Roasted Veggie and Hummus Wraps Recipe
Some meals just scream “I have my life together”—this is one of them. Roasted veggies bring smoky goodness, while hummus adds creamy perfection. A soft tortilla wraps it all up, making it ideal for eating on the go. It’s loaded with flavor, packed with nutrients, and—bonus—takes minimal effort. You’ll look like a meal-prep pro without breaking a sweat. Whether for lunch, dinner, or a snack between “I’m too busy” moments, this wrap has your back. No boring salads, no sad desk lunches—just bold, wholesome deliciousness in every bite. Ready to level up lunch? Let’s make this magic happen.

Roasted Veggie and Hummus Wraps Recipe
Ingredients
For the Roasted Veggies:
- 1 cup bell peppers sliced
- 1 zucchini sliced
- ½ red onion sliced
- 1 cup mushrooms sliced
- 2 tbsp olive oil
- 1 tsp garlic powder
- ½ tsp smoked paprika
- ¼ tsp salt
- ¼ tsp black pepper
For the Wraps:
- 4 large whole wheat tortillas
- 1 cup hummus store-bought or homemade
- 1 cup spinach or mixed greens
- ¼ cup shredded carrots
- ½ avocado sliced
Instructions
Roast the Vegetables
- Preheat the oven to 400°F (200°C). Toss vegetables with olive oil and seasonings.
- Spread them on a baking sheet and roast for 20–25 minutes, flipping halfway.
Assemble the Wraps
- Spread a generous layer of hummus on each tortilla.

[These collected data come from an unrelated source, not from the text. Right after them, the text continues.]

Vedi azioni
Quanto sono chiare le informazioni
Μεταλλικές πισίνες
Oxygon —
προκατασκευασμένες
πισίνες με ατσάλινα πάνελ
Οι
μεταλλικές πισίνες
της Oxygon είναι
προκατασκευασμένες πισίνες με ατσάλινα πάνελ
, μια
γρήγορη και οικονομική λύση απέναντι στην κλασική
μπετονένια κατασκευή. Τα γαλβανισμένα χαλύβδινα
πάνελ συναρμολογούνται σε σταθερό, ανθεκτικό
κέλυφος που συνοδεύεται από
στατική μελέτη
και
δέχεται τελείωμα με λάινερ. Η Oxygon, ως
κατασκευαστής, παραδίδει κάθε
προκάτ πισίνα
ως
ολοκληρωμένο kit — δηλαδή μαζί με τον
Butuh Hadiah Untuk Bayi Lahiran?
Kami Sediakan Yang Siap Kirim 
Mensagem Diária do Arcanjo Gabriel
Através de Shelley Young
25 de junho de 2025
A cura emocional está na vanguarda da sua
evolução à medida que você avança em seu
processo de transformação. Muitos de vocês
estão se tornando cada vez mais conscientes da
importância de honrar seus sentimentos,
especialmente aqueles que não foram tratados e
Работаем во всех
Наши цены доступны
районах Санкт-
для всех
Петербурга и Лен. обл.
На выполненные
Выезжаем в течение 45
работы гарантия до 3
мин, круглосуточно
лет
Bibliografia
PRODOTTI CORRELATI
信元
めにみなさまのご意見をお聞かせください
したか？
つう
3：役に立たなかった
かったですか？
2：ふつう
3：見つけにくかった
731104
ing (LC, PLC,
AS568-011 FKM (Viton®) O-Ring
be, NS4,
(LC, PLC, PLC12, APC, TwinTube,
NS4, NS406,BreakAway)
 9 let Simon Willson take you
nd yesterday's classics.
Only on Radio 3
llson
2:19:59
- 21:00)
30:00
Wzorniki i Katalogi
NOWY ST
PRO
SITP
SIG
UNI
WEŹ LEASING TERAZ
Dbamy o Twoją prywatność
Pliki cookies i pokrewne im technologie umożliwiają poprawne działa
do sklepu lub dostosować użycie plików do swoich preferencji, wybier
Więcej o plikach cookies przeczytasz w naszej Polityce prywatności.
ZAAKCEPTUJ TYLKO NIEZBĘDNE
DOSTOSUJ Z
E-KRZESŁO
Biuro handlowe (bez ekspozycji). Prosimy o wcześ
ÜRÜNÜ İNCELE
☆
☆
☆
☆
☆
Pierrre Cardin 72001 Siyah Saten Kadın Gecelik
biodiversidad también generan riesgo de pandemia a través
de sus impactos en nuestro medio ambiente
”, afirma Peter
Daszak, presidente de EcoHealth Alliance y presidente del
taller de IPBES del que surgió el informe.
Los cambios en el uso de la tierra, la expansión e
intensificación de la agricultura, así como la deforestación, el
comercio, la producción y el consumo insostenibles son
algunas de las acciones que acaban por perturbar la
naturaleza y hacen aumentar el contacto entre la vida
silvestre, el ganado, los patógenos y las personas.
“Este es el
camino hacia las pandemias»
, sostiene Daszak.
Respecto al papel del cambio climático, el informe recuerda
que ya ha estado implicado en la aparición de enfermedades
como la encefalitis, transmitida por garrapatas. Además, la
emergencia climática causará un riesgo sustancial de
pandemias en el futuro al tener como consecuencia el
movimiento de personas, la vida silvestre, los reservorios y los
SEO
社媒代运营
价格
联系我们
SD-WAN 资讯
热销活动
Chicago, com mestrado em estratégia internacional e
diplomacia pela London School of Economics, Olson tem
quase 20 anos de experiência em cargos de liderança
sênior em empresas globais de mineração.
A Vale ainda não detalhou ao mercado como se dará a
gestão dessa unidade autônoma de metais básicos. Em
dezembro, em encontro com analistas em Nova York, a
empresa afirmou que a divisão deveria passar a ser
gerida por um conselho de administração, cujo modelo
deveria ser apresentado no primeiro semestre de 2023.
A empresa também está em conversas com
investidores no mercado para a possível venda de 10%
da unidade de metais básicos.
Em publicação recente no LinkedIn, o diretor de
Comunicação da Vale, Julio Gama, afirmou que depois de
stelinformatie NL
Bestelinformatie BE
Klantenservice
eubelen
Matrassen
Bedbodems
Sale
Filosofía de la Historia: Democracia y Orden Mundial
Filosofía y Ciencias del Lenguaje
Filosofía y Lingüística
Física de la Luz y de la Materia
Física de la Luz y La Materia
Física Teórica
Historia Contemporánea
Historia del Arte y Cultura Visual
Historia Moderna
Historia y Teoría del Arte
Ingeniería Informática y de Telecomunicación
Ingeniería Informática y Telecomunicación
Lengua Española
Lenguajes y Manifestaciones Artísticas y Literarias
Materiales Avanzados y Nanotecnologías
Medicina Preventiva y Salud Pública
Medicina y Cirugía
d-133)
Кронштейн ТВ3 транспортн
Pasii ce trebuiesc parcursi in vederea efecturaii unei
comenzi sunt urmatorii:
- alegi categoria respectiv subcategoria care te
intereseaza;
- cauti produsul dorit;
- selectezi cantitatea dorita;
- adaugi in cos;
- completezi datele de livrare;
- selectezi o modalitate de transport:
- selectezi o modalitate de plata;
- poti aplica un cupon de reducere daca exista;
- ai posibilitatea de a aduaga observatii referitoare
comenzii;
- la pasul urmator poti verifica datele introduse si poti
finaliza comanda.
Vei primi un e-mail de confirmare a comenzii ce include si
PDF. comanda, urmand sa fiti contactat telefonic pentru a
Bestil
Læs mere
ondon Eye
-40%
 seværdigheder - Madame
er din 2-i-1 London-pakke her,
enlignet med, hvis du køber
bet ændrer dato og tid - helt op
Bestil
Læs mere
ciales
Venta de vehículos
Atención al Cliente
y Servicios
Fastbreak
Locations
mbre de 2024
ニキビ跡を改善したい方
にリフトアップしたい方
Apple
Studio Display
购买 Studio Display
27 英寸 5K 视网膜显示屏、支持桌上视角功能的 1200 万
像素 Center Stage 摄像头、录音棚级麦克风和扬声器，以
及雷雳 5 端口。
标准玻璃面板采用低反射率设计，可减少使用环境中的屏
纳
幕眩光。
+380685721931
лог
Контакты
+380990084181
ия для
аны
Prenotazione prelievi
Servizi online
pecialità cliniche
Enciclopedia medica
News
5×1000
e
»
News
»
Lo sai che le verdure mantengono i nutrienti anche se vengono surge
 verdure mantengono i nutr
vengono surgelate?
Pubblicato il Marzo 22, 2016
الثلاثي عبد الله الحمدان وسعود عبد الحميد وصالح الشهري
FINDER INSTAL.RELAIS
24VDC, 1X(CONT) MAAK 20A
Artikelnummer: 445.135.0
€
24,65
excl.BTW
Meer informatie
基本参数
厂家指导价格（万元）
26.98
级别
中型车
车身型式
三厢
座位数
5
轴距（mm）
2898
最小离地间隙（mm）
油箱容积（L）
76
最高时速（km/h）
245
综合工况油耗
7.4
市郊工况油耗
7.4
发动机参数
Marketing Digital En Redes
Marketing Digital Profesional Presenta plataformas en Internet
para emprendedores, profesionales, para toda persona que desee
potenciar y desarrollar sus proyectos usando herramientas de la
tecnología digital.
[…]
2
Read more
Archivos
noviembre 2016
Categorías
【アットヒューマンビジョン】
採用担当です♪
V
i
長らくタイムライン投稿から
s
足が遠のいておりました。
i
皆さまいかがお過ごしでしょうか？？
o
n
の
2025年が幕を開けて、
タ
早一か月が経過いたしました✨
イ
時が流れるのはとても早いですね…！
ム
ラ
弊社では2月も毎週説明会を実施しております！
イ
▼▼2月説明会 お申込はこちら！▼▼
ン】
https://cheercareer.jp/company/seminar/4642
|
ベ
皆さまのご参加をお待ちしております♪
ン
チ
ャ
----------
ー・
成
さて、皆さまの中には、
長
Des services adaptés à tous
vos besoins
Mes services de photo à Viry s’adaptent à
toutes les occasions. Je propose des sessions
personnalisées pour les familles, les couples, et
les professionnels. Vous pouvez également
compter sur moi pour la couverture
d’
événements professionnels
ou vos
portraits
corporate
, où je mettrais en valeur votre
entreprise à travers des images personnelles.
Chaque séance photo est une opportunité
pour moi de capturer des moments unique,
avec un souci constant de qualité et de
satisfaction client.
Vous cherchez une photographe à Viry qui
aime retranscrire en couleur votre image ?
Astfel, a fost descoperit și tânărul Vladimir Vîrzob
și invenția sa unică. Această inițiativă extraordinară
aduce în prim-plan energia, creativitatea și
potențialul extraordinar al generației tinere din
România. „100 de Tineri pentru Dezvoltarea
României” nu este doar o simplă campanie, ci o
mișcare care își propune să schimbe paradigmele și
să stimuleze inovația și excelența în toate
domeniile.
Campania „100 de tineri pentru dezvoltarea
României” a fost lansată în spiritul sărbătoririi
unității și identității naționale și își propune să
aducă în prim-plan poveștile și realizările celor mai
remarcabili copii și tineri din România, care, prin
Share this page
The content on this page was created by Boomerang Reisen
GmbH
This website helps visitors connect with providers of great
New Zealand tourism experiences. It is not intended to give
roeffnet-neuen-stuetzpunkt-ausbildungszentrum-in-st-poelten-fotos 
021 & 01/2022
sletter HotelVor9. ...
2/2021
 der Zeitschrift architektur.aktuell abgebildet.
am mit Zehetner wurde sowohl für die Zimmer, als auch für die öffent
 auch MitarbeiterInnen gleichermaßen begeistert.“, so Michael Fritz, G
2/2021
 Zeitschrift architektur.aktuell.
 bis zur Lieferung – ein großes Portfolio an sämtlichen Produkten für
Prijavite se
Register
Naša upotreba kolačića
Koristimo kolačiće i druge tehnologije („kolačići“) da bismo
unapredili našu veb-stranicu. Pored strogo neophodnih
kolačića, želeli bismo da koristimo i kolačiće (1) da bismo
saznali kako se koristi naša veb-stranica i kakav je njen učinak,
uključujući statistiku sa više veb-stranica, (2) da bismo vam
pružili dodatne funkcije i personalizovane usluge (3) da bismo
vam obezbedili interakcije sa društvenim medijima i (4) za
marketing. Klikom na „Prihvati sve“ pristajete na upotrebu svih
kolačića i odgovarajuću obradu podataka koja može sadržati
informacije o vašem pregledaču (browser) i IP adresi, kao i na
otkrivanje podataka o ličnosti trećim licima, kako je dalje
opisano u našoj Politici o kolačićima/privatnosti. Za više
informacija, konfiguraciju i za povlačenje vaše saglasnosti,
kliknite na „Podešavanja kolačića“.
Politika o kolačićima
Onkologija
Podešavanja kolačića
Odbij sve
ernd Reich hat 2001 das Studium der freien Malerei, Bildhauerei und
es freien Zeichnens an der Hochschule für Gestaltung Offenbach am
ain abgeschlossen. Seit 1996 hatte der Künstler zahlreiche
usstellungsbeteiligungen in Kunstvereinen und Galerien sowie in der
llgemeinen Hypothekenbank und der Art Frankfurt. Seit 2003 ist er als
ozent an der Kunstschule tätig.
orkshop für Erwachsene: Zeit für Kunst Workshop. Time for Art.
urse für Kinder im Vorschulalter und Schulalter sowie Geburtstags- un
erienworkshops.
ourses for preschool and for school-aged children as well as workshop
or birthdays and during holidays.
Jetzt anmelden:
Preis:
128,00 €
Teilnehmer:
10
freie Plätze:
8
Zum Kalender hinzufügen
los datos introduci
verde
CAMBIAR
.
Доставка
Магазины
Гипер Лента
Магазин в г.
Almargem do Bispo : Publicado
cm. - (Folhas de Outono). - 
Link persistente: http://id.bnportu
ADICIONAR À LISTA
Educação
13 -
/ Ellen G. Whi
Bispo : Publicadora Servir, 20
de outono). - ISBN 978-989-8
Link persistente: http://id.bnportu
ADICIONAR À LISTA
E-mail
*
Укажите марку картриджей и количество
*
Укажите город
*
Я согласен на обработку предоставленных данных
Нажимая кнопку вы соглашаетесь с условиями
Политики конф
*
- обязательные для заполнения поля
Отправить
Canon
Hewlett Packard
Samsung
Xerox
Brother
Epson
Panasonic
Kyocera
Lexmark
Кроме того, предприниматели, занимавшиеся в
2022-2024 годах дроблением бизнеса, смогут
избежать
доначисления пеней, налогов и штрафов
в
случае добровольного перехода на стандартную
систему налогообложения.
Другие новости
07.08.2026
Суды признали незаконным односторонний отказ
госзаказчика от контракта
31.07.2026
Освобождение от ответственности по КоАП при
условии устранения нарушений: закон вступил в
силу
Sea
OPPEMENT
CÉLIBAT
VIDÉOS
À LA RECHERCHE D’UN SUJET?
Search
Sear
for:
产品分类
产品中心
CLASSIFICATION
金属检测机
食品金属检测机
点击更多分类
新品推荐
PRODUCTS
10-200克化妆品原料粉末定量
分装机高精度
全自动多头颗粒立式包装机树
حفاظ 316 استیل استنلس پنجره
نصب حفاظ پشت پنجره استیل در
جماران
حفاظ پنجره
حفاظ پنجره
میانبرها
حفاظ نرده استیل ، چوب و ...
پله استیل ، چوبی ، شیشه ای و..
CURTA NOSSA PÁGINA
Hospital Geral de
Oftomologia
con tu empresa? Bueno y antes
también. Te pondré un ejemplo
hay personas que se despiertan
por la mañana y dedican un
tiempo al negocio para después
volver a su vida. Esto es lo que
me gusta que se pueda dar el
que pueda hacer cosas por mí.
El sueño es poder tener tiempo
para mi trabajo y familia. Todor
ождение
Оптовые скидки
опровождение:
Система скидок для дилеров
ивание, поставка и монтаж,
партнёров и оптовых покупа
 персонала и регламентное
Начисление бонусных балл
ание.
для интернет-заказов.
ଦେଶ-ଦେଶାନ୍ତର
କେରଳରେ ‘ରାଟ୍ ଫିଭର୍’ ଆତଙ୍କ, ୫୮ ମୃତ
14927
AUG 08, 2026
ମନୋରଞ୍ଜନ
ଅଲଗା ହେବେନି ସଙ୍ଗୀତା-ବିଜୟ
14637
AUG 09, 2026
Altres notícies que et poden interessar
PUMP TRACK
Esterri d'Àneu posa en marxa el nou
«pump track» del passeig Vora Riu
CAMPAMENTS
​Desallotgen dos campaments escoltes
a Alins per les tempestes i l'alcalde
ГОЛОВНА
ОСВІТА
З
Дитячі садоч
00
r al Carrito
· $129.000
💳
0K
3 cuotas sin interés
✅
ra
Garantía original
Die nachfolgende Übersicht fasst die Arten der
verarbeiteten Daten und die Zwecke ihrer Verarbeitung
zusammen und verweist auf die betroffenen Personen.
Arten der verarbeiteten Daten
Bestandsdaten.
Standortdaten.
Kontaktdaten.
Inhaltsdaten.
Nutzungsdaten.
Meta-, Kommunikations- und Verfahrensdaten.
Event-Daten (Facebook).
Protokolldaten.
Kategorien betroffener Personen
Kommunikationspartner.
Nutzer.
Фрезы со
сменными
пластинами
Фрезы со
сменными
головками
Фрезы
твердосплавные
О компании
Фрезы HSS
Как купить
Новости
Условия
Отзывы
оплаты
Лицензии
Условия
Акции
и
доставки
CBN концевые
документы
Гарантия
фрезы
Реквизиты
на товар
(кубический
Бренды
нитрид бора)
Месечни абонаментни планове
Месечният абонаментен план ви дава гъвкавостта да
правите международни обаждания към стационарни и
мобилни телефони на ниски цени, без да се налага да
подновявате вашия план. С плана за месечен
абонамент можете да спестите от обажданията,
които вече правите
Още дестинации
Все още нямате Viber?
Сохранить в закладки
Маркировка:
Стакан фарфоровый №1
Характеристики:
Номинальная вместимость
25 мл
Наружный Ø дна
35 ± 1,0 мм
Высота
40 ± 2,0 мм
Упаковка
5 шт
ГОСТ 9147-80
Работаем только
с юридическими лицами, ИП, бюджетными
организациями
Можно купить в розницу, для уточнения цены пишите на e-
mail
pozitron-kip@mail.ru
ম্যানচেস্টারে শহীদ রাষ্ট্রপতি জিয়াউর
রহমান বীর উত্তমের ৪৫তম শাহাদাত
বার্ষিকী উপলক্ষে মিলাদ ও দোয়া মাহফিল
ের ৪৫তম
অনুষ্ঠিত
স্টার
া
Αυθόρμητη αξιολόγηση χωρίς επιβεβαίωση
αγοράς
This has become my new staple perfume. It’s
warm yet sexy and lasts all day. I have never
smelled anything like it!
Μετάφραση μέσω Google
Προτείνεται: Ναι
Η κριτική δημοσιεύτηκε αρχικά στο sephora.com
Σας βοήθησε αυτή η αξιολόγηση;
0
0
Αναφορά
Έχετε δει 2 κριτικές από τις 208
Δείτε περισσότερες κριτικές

- Add roasted vegetables, spinach, shredded carrots, and avocado slices.
Wrap & Serve
- Fold the sides in, then roll tightly from the bottom up.
- Slice in half and serve immediately, or wrap in foil for later.
Notes
Nutritional Information (Per Wrap)
- Calories: 320
- Total Fat: 14g
- Saturated Fat: 2g
- Carbohydrates: 40g
- Fiber: 8g
- Protein: 9g
Vitamins & Minerals (Per Wrap)
- Vitamin A: 45%
- Vitamin C: 40%
- Iron: 10%
- Magnesium: 18%
- Potassium: 20%
Tips for the Best Wraps
- Warm the tortillas before assembling to prevent tearing.
- Add a drizzle of tahini or balsamic glaze for extra flavor.
- Swap spinach for arugula if you want a peppery kick.